Directions for this task ::
Render every line of text read from the entries as a Markdown table with the columns "No." and "Line", numbering the rows in order and leaving out blank lines. Leave the pictures out of the answer.

Data to use ::

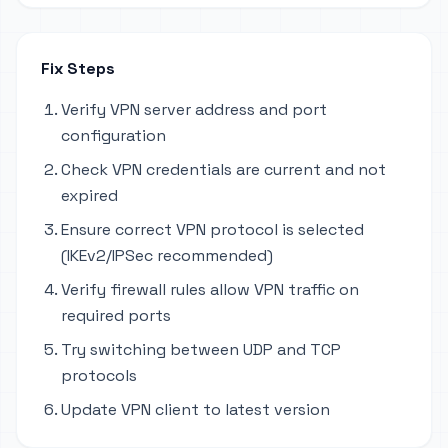
Fix Steps
Verify VPN server address and port
configuration
Check VPN credentials are current and not
expired
Ensure correct VPN protocol is selected
(IKEv2/IPSec recommended)
Verify firewall rules allow VPN traffic on
required ports
Try switching between UDP and TCP
protocols
Update VPN client to latest version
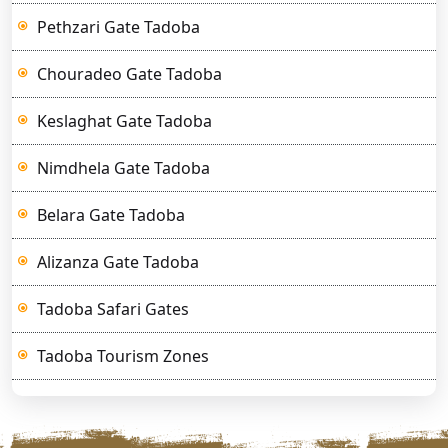
Pethzari Gate Tadoba
Chouradeo Gate Tadoba
Keslaghat Gate Tadoba
Nimdhela Gate Tadoba
Belara Gate Tadoba
Alizanza Gate Tadoba
Tadoba Safari Gates
Tadoba Tourism Zones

Solution ::
| No. | Line |
|---|---|
| 1 | Fix Steps |
| 2 | Verify VPN server address and port |
| 3 | configuration |
| 4 | Check VPN credentials are current and not |
| 5 | expired |
| 6 | Ensure correct VPN protocol is selected |
| 7 | (IKEv2/IPSec recommended) |
| 8 | Verify firewall rules allow VPN traffic on |
| 9 | required ports |
| 10 | Try switching between UDP and TCP |
| 11 | protocols |
| 12 | Update VPN client to latest version |
| 13 | Pethzari Gate Tadoba |
| 14 | Chouradeo Gate Tadoba |
| 15 | Keslaghat Gate Tadoba |
| 16 | Nimdhela Gate Tadoba |
| 17 | Belara Gate Tadoba |
| 18 | Alizanza Gate Tadoba |
| 19 | Tadoba Safari Gates |
| 20 | Tadoba Tourism Zones |